Задание 1:
Найдите и выпишите все строки, в которых встречается слово «città».

Исходный текст:
>>
Теперь — о том, как я поняла версию Херманиса. На поверхности — очень простой месседж: частная история людей, любивших друг друга, важнее, чем их политическая роль, просто потому, что они — люди. Но есть и еще одно обстоятельство. Горбачевы были представлены в мировом пространстве как первая советская семейная пара, как люди, нарушившие традиционно мужской характер власти, ассоциирующийся в нашем восприятии с насилием, агрессией, волей, авторитарностью и армией. Наличие рядом с генсеком жены, которая, как в старом анекдоте, впервые весит меньше мужа, сделало его европейским политиком куда эффективнее, чем многие принятые решения, — это был семантический сдвиг, работающий на подсознание. В стране, где нет хуже оскорбления, чем «подкаблучник», «женин муж», первое лицо открыто демонстрировало иной тип поведения, не только не скрывая близости с женой, ее роли в своей жизни, но настойчиво и наглядно ее афишируя.
Он — настоящий, природный, солнечный оптимист. Она сумрачнее, тревожнее и уязвимее, устроена более тонко. Они — идеальная пара.
Что было в этом поведении, кроме любви и восхищения? Трезвый расчет? Практическая сметка? Зависимость? Вера в ее ум и образование, надежда на нравственную силу? Одиночество?
<<
Исходные данные:
>>
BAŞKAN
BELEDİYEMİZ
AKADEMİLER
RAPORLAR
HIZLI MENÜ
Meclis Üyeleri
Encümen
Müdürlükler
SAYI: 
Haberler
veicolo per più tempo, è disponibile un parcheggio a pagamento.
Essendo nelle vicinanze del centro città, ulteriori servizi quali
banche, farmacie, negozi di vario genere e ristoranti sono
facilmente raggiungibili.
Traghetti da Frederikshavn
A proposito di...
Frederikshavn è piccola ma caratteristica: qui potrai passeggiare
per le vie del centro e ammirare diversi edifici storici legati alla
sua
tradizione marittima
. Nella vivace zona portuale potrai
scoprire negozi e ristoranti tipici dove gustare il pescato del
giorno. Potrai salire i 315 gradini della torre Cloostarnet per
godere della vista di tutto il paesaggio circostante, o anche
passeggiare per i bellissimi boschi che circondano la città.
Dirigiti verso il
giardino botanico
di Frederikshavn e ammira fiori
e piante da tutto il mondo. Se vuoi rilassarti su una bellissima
<<
>>
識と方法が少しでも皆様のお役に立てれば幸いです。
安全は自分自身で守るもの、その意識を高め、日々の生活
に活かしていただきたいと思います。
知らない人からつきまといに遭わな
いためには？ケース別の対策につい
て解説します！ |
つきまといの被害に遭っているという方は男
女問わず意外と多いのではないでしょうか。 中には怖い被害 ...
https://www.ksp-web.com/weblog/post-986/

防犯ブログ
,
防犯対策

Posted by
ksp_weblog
<<
>>
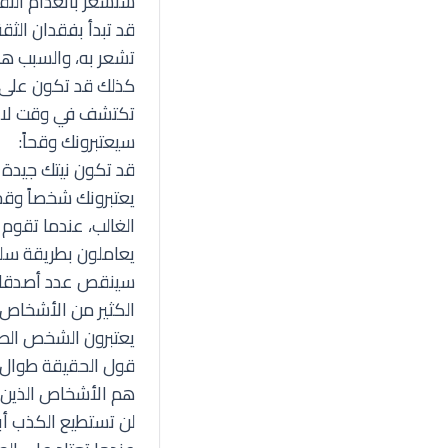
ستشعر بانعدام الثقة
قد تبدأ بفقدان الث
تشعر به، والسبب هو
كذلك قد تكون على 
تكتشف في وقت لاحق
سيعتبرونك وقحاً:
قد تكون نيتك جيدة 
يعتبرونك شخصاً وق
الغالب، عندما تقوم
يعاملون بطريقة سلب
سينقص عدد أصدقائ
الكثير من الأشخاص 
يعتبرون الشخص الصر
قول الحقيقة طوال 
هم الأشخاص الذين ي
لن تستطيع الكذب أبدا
<<
Задание 2:
Выведите фрагмент текста о Горбачевых от слов «Что было в этом» до слов «нравственную силу? Одиночество?» включительно.

Решение 1:
Essendo nelle vicinanze del centro città, ulteriori servizi quali
passeggiare per i bellissimi boschi che circondano la città.

Решение 2:
Что было в этом поведении, кроме любви и восхищения? Трезвый расчет? Практическая сметка? Зависимость? Вера в ее ум и образование, надежда на нравственную силу? Одиночество?